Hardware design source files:

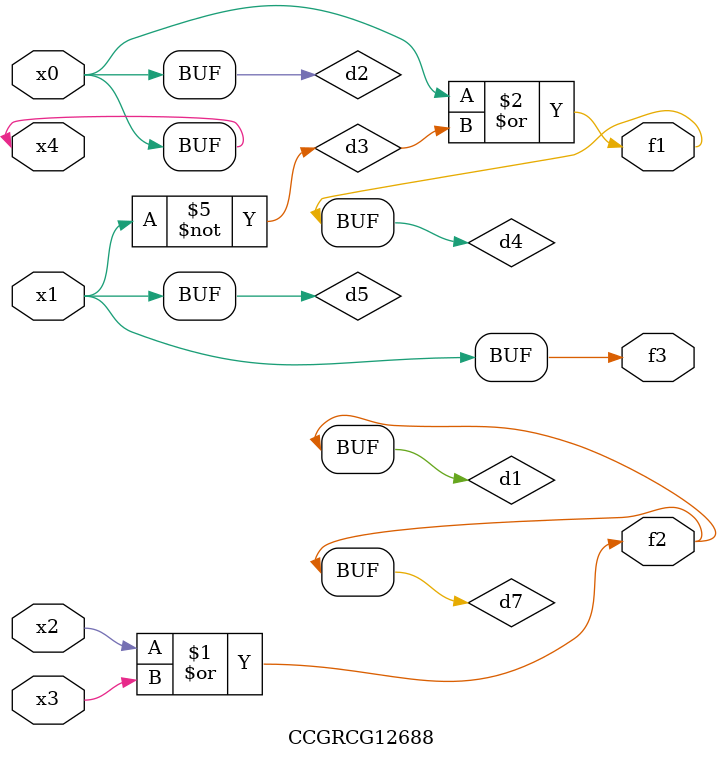
<source format=v>
module CCGRCG12688(
	input x0, x1, x2, x3, x4,
	output f1, f2, f3
);

	wire d1, d2, d3, d4, d5, d6, d7;

	or (d1, x2, x3);
	buf (d2, x0, x4);
	not (d3, x1);
	or (d4, d2, d3);
	not (d5, d3);
	nand (d6, d1, d3);
	or (d7, d1);
	assign f1 = d4;
	assign f2 = d7;
	assign f3 = d5;
endmodule

</source>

Work required: Go through the data above and copy each line that holds the word "assign".

Problem solution:
	assign f1 = d4;
	assign f2 = d7;
	assign f3 = d5;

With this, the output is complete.